Throughout its more than 100-year history the Norwegian Nobel Committee has been no stranger to controversy, as this year with its attribution of the Nobel Peace Prize to US President Barack Obama.
The October 9 announcement stunned the world, and the laureate himself.
Many observers were quick to call Obama's prize "premature," and the US leader's decision, just nine days before the glitzy Peace Prize ceremony in Oslo on Thursday, to send 30,000 additional troops to the US-led war in Afghanistan has renewed questions about his worthiness of the accolade.
But while this year's choice sent a gasp through the Nobel Institute's halls -- and almost gave the defribrillator that stands next to the committee's meeting room its baptism of fire -- it is no more shocking than some of the omissions and scandals that have shadowed the Nobel Peace Prize since it was first awarded in 1901.
"The first controversy arose in 1906 with Theodore Roosevelt," recalled Asle Sveen, co-author of a book on the Nobel Peace Prize.
The US president, whose "Big Stick Policy" paired diplomatic talks with a strong military menace, was considered more of a war-monger than a peacemaker by many historians.
In 1919, the Nobel went to one of Roosevelt's successors, Thomas Woodrow Wilson, despite a committee member's threats to resign over his outrage at the Versailles Treaty, which Wilson was instrumental in shaping and left Germany humiliated, paving the way for World War II.
In 1935, an anti-Nazi militant jailed by Hitler's regime, Carl von Ossietzky, was honoured with the prize.
That choice caused two Nobel committee members to withdraw from their positions.
The then-foreign minister and one of his predecessors left their seats before the decision was officially taken in order to not give Reich officials the impression the Norwegian government was associated with the choice.
"Hitler was furious and banned all Germans from receiving the award.

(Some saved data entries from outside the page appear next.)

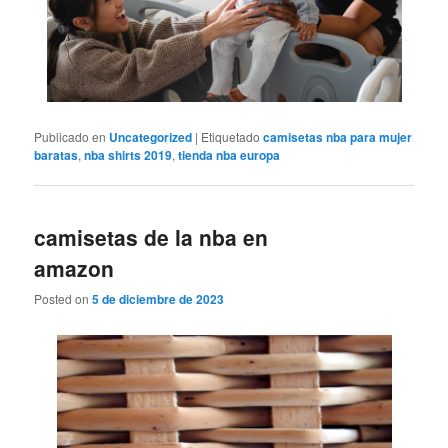
Publicado en
Uncategorized
|
Etiquetado
camisetas nba para mujer
baratas
,
nba shirts 2019
,
tienda nba europa
camisetas de la nba en
amazon
Posted on
5 de diciembre de 2023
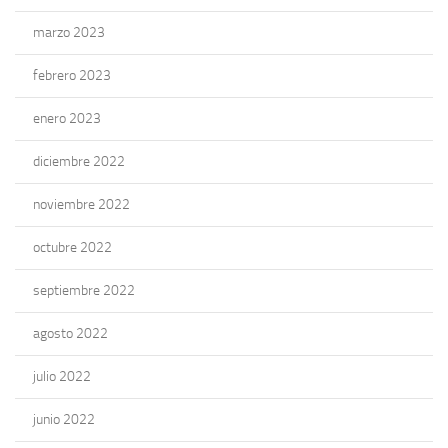
marzo 2023
febrero 2023
enero 2023
diciembre 2022
noviembre 2022
octubre 2022
septiembre 2022
agosto 2022
julio 2022
junio 2022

To not infuriate the Fuehrer even more, the king did not attend the official ceremony," explained Sveen.
According to Geir Lundestad, the current committee secretary, that award was "probably the most controversial of all, but perhaps also the most remarkable."

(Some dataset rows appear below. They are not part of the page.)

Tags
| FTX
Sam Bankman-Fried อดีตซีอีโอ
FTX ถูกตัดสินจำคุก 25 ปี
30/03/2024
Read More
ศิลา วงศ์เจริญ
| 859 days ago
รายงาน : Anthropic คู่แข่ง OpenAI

"A controversial choice doesn't necessarily mean a bad choice," he told AFP.
Sometimes the committee proved as controversial in its omissions as in its choices.
Lundestad said the committee's overlooking of Gandhi was "its greatest sin, by omission."

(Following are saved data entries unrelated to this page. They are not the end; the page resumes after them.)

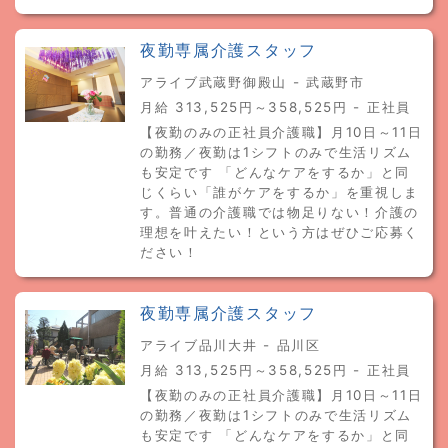
夜勤専属介護スタッフ
アライブ武蔵野御殿山 - 武蔵野市
月給 313,525円～358,525円 - 正社員
【夜勤のみの正社員介護職】月10日～11日
の勤務／夜勤は1シフトのみで生活リズム
も安定です 「どんなケアをするか」と同
じくらい「誰がケアをするか」を重視しま
す。普通の介護職では物足りない！介護の
理想を叶えたい！という方はぜひご応募く
ださい！
夜勤専属介護スタッフ
アライブ品川大井 - 品川区
月給 313,525円～358,525円 - 正社員
【夜勤のみの正社員介護職】月10日～11日
の勤務／夜勤は1シフトのみで生活リズム
も安定です 「どんなケアをするか」と同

"He was the greatest peace figure of the 20th century and it is obviously unfortunate that he never got the Nobel," he explained.
The committee considered making him the laureate in 1948, the year of his assassination, but it gave up the idea because it couldn't bring itself to hand out the award posthumously.
The 1973 award, attributed to Vietnamese revolutionary Le Duc Tho and US secretary of state Henry Kissinger for their ceasefire efforts in the Vietnam War, was dubbed "The Nobel War Prize" by the New York Times.
The Vietnamese leader, who had at the time already started planning the 1975 general military offensive, declined the prize, the only laureate ever to do so.
Kissinger did not make the trip to Oslo for fear of violent protests.
"The committee was hoping to encourage a peace process but it turned out to be a total fiasco," Sveen said.
Two committee members resigned. Kissinger offered, in vain, to give back the award.
The choice the following year also gave place to controversy, when Japanese Prime Minister Eisaku Sato was honoured for his alleged efforts against nuclear proliferation.
But Sato was in favour of the American nuclear umbrella, and in reality considered Japanese opposition to nuclear arms "nonsense," according to documents subsequently declassified.
In 1994, the prize recognised the Israeli-Palestinian peace accords agreed in Oslo the previous year.
Again, a committee member resigned to protest the recognition of Palestinian leader Yasser Arafat, then considered by many a terrorist, alongside Israel's Shimon Peres and Yitzhak Rabin.
"Obama certainly isn't as controversial as all of those previous laureates, but the prize does have a polemic aspect that the president's future track record could either muffle or emphasize," Sveen concluded.
But for the moment, a majority of Americans do not feel their president deserves the prize.
According to a survey published in USA Today in October, 61 percent of Americans feel Obama, who is also commander-in-chief of US troops, did not merit the Nobel Peace Prize.
But as Lundestad put it: "You know, even when the committee agreed on someone seemingly as consensual as Mother Teresa (in 1979), there were many critics."